Associating is the ability to successfully connect seemingly unrelated questions, problems, or ideas from different fields. New ideas blossom at the intersections of diverse fields. Fresh inputs trigger new associations. As Steve Jobs has frequently observed, “Creativity is connecting things.” Associating is like a mental muscle that can grow stronger by using the other discovery skills. As innovators engage in those behaviors, they build their ability to generate ideas that can be recombined in new ways. The more frequently people attempt to understand, categorize, and store new knowledge, the more easily their brains will naturally and consistently make, store, and recombine associations.
Innovators constantly ask questions that challenge common wisdom. “The important and difficult job is never to find the right answers, it is to find the right question”.
Ask “Why?” and “Why not?” and “What if?”
Innovative entrepreneurs are likely to challenge assumptions. Innovative entrepreneurs like to play devil’s advocate. “My learning process has always been about disagreeing with what I’m being told and taking the opposite position, and pushing others to really justify themselves,” Pierre Omidyar said. “I remember it was very frustrating for the other kids when I would do this.” Asking oneself, or others, to imagine a completely different alternative can lead to truly original insights.
Discovery-driven executives produce uncommon business ideas by scrutinizing common phenomena, particularly the behavior of potential customers.
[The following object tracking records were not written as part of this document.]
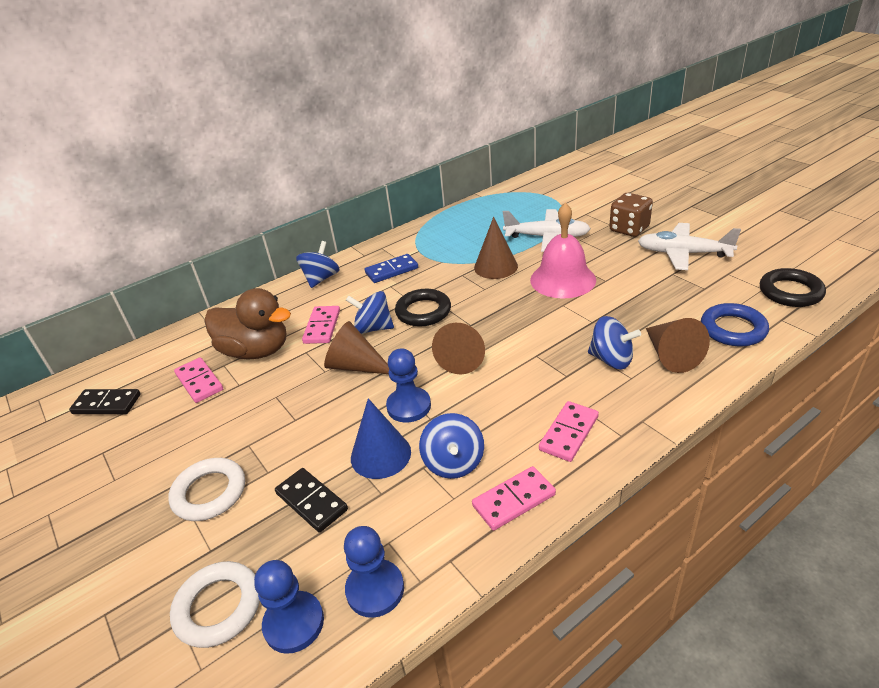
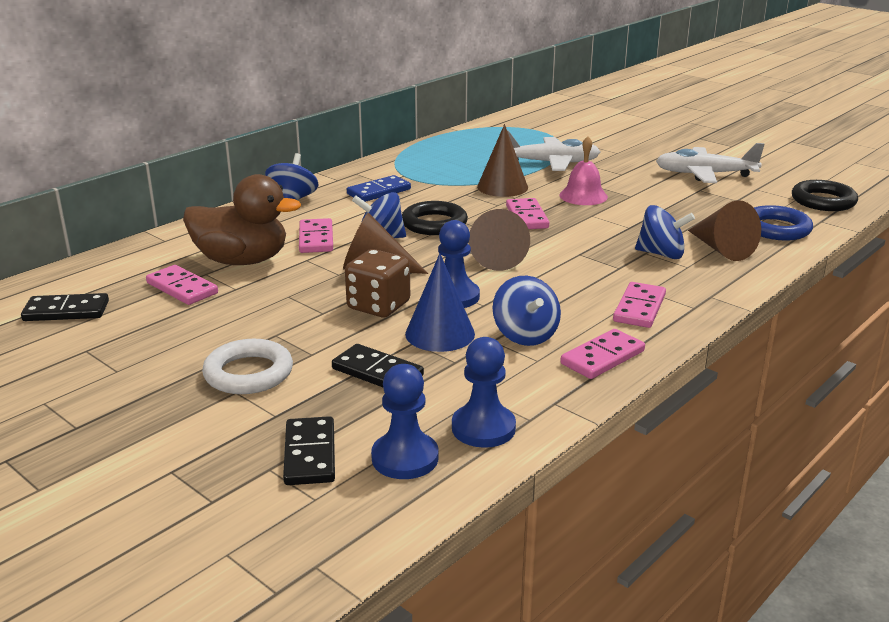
camera: 15 degrees left, 10 degrees down
white ring [170,561,260,648] -> black domino [283,416,335,485]
pink bell [530,203,596,299] -> pink bell [560,136,608,205], size x0.65
brown dice [609,193,653,237] -> brown dice moved to [345,249,410,317]
none -> pink domino [506,198,549,229]

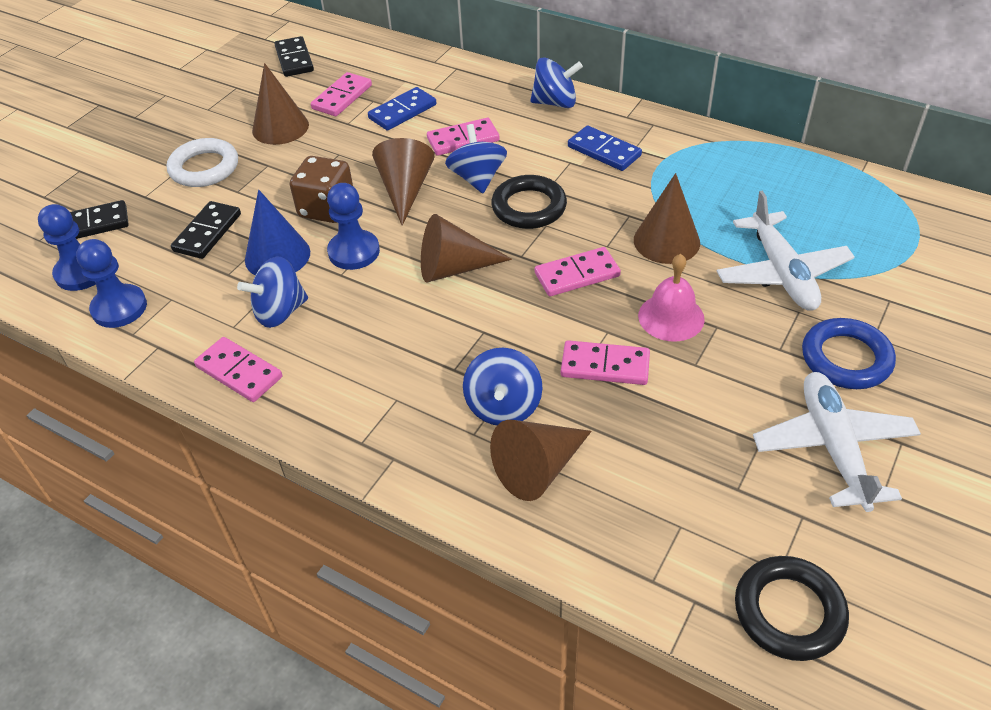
camera: 80 degrees right, 20 degrees up
brown duck [183,174,301,265] -> blue domino [368,87,436,131]
pink domino [613,282,666,328] -> pink domino moved to [561,340,650,385]
blue ring [754,205,813,241] -> blue ring moved to [802,318,896,389]
none -> brown cone [252,63,309,145]

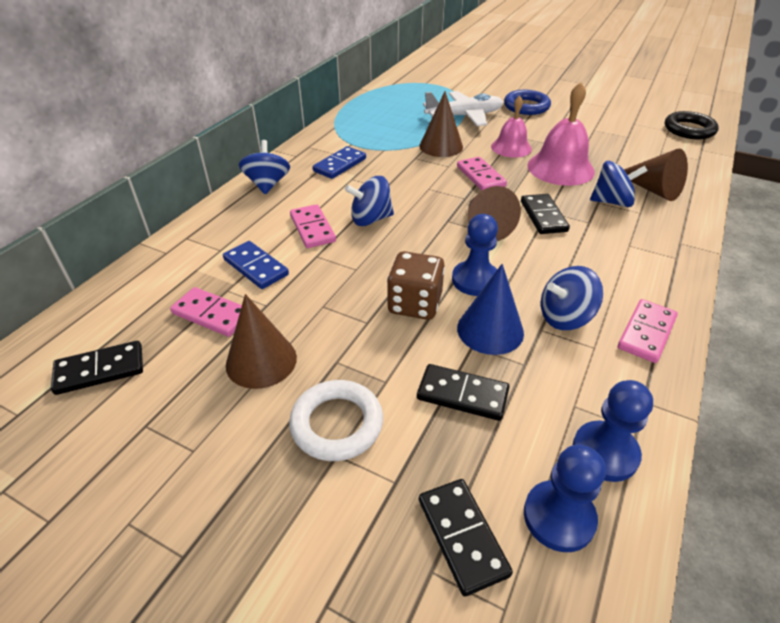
camera: 95 degrees left, 5 degrees down
blue spinning top [237,256,308,328] -> blue spinning top turned 105 degrees clockwise [541,266,603,330]
brown cone [372,138,435,226] -> none
black ring [491,175,567,229] -> none
pink domino [561,340,650,385] -> pink bell [527,82,595,186]
white plane [753,372,921,512] -> none
none -> black domino [521,194,570,234]

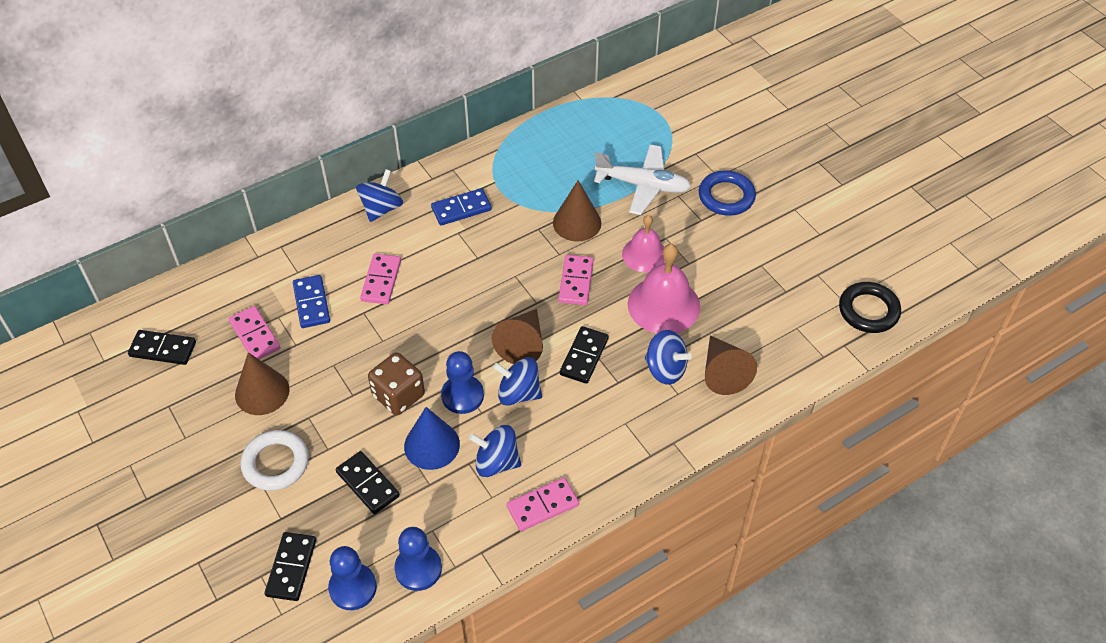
camera: 30 degrees right, 10 degrees up
blue spinning top [345,176,394,226] -> blue spinning top moved to [493,357,542,406]

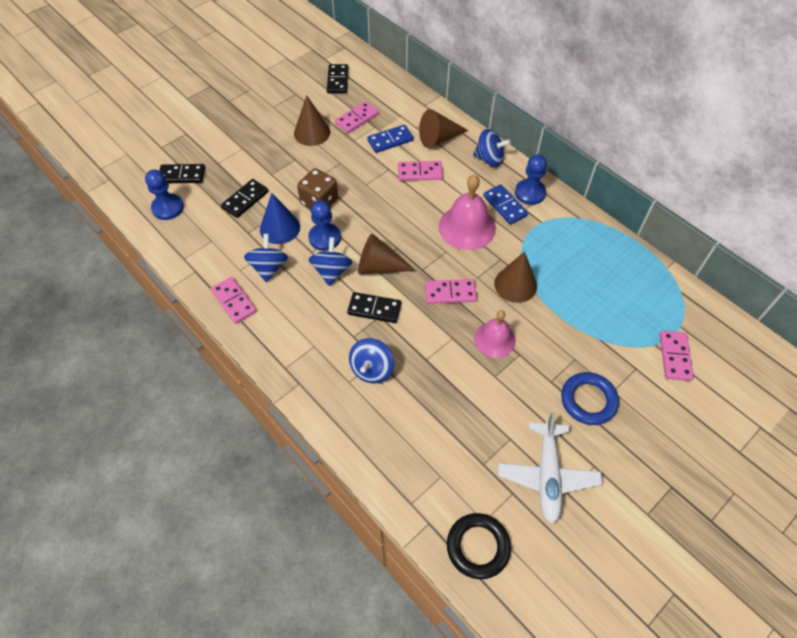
camera: 80 degrees right, 5 degrees up
white ring [241,430,309,491] -> none
blue pawn [394,527,442,591] -> blue pawn moved to [515,154,547,205]
white plane [594,145,691,215] -> white plane moved to [498,412,602,524]
pink bell [628,244,700,334] -> pink bell moved to [439,174,496,250]
brown cone [705,335,757,395] -> brown cone moved to [419,109,468,148]
none -> pink domino [660,331,694,381]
In observing others, they act like anthropologists and social scientists. “Often the surprises that lead to new business ideas come from watching other people work and live their normal lives”. Innovators carefully, intentionally, and consistently look out for small behavioral details—in the activities of customers, suppliers, and other companies—in order to gain insights about new ways of doing things.
Unlike observers, who intensely watch the world, experimenters construct interactive experiences and try to provoke unorthodox responses to see what insights emerge. Innovative entrepreneurs engaged in active experimentation, whether it is intellectual exploration, physical tinkering, or engagement in new surroundings. As executives of innovative enterprises, they make experimentation central to everything they do. One of the most powerful experiments innovators can engage in is living and working overseas. HBR research revealed that the more countries a person has lived in, the more likely he or she is to leverage that experience to deliver innovative products, processes, or businesses.
Devoting time and energy to finding and testing ideas through a network of diverse individuals gives innovators a radically different perspective. Unlike most executives—who network to access resources, to sell themselves or their companies, or to boost their careers—innovative entrepreneurs go out of their way to meet people with different kinds of ideas and perspectives to extend their own knowledge domains.